Но какой же должна быть сила таланта, чтобы сразу захватить вкусы и пристрастия? Каким же он был мучеником истины и какой груз носил в себе, если каждому он так дорог и понятен, если игра его ума и сердца заражает и двигает человеческие желания, а о нем самом слагают были-небылицы?

Откуда идут легенды о таланте? Видимо, человек так или иначе должен доказывать их своей жизнью, умением расковывать души людей, умением сделать свое понятным и близким для других.

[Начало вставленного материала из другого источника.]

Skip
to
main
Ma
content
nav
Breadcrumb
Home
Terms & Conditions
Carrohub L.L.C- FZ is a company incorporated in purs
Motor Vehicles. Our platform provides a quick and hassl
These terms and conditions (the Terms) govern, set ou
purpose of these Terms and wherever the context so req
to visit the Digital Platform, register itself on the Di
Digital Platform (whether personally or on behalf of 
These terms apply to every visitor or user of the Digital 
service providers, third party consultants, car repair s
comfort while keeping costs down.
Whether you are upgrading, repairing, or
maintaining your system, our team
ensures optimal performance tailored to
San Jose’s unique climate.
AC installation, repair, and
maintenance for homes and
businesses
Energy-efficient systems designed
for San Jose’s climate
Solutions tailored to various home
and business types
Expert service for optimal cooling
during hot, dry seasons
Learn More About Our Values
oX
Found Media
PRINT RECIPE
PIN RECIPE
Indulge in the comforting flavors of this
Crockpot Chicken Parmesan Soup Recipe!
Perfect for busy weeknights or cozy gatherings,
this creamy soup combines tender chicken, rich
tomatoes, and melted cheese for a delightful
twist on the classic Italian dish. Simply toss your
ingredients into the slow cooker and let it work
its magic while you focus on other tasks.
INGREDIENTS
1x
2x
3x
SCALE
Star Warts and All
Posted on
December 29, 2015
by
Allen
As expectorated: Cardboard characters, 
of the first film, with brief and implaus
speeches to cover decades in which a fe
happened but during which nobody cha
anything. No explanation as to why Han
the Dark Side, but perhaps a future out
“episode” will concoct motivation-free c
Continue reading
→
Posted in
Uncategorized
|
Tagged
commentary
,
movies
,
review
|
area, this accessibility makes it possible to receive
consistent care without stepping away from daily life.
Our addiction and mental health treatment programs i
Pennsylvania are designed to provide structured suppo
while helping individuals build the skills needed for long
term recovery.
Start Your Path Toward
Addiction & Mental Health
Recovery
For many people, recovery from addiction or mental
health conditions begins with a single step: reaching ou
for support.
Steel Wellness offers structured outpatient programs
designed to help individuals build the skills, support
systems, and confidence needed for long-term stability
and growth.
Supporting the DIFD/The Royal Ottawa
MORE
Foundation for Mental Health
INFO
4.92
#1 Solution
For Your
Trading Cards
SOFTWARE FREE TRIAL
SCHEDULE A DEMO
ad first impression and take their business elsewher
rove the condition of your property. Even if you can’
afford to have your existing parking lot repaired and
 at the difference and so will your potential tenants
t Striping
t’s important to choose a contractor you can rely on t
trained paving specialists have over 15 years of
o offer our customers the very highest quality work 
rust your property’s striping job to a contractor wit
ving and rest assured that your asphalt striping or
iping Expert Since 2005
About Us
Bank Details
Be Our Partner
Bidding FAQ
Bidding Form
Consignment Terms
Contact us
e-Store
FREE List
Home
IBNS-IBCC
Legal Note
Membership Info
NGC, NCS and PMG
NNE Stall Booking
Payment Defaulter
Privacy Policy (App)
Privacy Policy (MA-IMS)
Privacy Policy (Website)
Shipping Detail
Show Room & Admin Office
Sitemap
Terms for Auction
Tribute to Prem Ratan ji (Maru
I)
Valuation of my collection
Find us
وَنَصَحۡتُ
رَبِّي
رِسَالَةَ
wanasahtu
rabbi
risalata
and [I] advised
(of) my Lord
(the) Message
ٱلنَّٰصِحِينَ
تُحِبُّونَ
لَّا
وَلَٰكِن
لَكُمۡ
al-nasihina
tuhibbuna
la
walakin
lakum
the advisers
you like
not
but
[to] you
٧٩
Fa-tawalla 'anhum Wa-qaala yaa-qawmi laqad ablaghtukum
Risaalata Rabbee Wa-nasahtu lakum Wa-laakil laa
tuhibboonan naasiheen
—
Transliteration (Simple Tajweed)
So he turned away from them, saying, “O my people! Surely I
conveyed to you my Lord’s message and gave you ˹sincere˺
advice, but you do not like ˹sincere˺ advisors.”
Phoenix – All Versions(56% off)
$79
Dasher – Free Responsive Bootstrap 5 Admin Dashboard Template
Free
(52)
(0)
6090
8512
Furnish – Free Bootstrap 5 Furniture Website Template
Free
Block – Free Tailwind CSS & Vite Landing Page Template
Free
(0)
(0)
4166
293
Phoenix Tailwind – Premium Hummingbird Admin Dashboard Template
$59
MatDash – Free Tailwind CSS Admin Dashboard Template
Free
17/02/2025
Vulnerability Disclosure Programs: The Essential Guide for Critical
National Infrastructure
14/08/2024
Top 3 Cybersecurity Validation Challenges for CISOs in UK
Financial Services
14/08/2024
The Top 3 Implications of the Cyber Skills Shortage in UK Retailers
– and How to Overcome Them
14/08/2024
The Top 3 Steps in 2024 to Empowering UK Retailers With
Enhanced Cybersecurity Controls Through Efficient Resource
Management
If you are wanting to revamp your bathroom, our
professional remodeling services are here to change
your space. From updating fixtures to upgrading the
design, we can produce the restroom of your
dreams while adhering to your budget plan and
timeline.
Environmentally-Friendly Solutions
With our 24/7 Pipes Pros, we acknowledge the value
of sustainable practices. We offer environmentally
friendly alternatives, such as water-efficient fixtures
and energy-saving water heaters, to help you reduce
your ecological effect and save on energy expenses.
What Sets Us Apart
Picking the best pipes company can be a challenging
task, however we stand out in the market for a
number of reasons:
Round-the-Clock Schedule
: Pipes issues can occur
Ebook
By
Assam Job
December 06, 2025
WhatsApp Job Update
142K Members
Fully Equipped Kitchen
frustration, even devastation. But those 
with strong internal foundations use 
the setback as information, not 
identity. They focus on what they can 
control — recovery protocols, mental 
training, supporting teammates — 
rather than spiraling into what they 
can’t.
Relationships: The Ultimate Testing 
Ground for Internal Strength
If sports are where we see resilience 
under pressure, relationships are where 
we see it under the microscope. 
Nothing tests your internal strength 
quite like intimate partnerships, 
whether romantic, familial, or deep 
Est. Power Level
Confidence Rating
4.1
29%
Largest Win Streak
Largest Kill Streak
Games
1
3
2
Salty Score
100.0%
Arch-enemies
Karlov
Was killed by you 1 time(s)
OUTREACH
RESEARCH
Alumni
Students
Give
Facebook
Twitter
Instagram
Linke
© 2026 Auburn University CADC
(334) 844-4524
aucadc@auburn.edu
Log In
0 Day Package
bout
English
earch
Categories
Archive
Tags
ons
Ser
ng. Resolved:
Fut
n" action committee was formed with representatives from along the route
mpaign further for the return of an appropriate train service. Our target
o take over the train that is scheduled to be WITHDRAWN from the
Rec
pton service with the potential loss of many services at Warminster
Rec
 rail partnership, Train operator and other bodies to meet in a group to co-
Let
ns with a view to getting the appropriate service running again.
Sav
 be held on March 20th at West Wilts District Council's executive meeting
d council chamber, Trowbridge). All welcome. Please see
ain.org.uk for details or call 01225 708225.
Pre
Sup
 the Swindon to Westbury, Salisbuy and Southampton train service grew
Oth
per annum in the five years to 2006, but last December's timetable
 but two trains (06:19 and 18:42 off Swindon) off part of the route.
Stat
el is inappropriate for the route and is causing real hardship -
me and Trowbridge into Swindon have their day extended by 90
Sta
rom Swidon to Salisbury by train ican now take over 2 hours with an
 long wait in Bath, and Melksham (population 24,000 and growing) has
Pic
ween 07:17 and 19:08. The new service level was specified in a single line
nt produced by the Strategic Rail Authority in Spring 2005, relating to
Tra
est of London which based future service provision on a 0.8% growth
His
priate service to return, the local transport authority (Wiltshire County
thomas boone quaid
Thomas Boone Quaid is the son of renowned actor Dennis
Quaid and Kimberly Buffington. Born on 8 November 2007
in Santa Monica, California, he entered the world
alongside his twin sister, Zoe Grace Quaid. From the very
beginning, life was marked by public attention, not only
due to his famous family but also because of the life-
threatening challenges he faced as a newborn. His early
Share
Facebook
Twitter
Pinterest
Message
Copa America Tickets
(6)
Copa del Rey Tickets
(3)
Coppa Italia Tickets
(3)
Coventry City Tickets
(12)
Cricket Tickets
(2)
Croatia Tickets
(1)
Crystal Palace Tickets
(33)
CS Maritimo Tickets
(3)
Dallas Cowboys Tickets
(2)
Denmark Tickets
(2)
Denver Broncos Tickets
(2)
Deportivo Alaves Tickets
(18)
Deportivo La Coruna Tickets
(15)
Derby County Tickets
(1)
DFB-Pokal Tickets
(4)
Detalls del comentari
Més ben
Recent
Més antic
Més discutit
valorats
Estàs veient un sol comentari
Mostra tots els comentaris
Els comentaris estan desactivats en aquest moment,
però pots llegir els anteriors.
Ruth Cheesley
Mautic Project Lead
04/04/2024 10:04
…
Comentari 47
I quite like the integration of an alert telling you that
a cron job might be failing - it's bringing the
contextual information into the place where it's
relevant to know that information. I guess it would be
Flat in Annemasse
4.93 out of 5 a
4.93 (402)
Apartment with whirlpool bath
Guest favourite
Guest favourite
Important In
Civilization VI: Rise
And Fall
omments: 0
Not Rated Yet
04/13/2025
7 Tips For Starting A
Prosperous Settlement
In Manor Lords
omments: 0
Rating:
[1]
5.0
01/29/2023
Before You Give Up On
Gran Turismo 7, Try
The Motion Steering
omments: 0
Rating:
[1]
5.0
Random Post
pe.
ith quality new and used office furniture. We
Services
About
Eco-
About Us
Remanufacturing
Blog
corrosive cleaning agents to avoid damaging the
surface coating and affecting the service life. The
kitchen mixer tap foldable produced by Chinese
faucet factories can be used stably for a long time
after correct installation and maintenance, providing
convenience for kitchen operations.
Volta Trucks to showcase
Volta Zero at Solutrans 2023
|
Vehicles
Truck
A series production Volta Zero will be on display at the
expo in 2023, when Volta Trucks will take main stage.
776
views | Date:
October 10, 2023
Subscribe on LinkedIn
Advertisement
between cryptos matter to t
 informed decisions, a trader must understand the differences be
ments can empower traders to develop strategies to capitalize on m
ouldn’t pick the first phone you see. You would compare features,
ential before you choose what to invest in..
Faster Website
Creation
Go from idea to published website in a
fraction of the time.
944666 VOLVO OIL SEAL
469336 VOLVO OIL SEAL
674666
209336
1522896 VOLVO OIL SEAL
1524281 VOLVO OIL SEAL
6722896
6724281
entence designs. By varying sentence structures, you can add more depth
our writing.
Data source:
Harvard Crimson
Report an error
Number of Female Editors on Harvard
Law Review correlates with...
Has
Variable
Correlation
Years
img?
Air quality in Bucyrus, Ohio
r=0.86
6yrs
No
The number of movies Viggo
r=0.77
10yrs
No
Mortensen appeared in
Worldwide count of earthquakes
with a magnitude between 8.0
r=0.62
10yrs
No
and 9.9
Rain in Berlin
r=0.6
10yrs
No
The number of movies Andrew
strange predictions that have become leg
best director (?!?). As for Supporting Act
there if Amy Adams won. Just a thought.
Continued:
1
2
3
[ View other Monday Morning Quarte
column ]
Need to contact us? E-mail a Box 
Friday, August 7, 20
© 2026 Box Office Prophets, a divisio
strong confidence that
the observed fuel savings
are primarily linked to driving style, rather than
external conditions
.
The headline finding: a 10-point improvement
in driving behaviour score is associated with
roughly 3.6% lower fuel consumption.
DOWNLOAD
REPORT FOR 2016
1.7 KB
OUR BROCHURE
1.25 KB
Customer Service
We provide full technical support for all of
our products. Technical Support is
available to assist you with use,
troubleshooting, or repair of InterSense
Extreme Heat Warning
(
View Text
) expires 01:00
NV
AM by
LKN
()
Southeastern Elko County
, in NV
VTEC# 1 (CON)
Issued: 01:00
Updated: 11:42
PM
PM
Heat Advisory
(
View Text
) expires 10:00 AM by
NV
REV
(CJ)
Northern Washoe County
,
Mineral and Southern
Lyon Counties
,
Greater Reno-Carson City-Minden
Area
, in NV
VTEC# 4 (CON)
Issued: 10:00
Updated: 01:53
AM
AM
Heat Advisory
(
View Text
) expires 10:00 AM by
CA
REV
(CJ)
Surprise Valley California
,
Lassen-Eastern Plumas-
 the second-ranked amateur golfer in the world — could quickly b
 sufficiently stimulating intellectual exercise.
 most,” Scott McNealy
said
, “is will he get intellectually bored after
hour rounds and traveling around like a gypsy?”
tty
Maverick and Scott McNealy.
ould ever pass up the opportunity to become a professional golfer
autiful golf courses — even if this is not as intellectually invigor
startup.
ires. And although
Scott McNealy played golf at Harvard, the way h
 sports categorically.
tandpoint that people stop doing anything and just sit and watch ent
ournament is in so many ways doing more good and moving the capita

...И вот оно – начинается это чудо двадцатого века на белом квадрате белого полотна.

Даже прораб Панков приободрился, выправил плечи, смахнул пятерней с лица дремоту. Паренек с длинными желтыми космами спешно доедает ужин, набрасывает в рот кусочки мяса с макаронами, берет в руки стакан компота и кусок хлеба и садится на тот же стол, за которым ел – девчонка в белой куртке еле успевает выхватить из-под него тарелки и смахнуть рукой крошки...

Разговоры затихают. Лампочки горят только возле киноаппарата и за арочными проемами на кухне – там, в глубине ее, точно за райскими воротами, медленно передвигаются две женщины в белых колпаках...

Свет гаснет. Затрещал аппарат, трепетно замельтешили на экране черные пятна, полоски, треугольники. И вдруг битком набитый зал взревел возмущенным разочарованием: вместо ожидаемого фильма на весь экран появилось название примитивной до предела, замусоленной еще со времен бесконфликтности комедии.

Киномеханик остановил ленту, выкрикнул с истошным покаянием: «Сейчас переменю, извините, ошибся! Щас...»

И пока он при свете маленькой лампочки возился, в зале как-то в одно мгновение наступила поразительная тишина: ни шепота, ни вздоха, не верилось даже, что он наполнен живыми людьми, – все терпеливо ждали предназначенного.